Parameters:: 模型 (模块) –

postprocess_amax(model, key, post_process_fn)

实验性API，用于在校准后对amax值进行后处理。

Parameters:

模型 (模块) –
key (str) –

Return type:

模块

print_quant_summary(model)

打印模型中所有量化器模块的摘要。

Parameters:: 模型 (模块) –

quantize(model, config, forward_loop=None)

对模型进行量化和校准。

此方法执行模块的量化替换，并根据quant_cfg指定的方式进行校准。 forward_loop用于通过模型前向传播数据并收集校准统计信息。

Parameters:

model (Module) – 一个 PyTorch 模型
config (Dict[str, Any]) –
A dictionary or an instance of QuantizeConfig specifying the values for keys "quant_cfg" and "algorithm". It is basically a dictionary specifying the values for keys "quant_cfg" and "algorithm". The "quant_cfg" key specifies the quantization configurations. The "algorithm" key specifies the algorithm argument to calibrate.

Quantization configurations is a dictionary mapping wildcards or filter functions to its quantizer attributes. The wildcards or filter functions are matched against the quantizer module names. The quantizer modules have names ending with weight_quantizer and input_quantizer and they perform weight quantization and input quantization (or activation quantization) respectively. The quantizer modules are instances of TensorQuantizer. The quantizer attributes are defined by QuantizerAttributeConfig. See QuantizerAttributeConfig for details on the quantizer attributes and their values.

An example config dictionary is given below:

See 量化格式 to learn more about the supported quantization formats. See 量化配置 for more details on config dictionary.
forward_loop (Callable[[Module], None] | None) –
A callable that forwards all calibration data through the model. This is used to gather statistics for calibration. It should take model as the argument.
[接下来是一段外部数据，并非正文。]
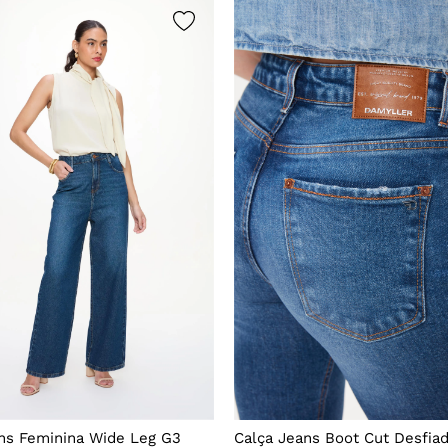
Mais vistos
It does not need to return anything.

This argument is not required for weight-only quantization with the "max" algorithm.

Here are a few examples for correct forward_loop definitions: Example 1:
```
def forward_loop(model) -> None:
    # iterate over the data loader and forward data through the model
    for batch in data_loader:
        model(batch)
```
Example 2:
```
def forward_loop(model) -> float:
    # evaluate the model on the task
    return evaluate(model, task, ....)
```
Example 3:
```
def forward_loop(model) -> None:
    # run evaluation pipeline
    evaluator.model = model
    evaluator.evaluate()
```
Note

Calibration does not require forwarding the entire dataset through the model. Please subsample the dataset or reduce the number of batches if needed.

Return type:

模块

返回：一个已经量化和校准的pytorch模型。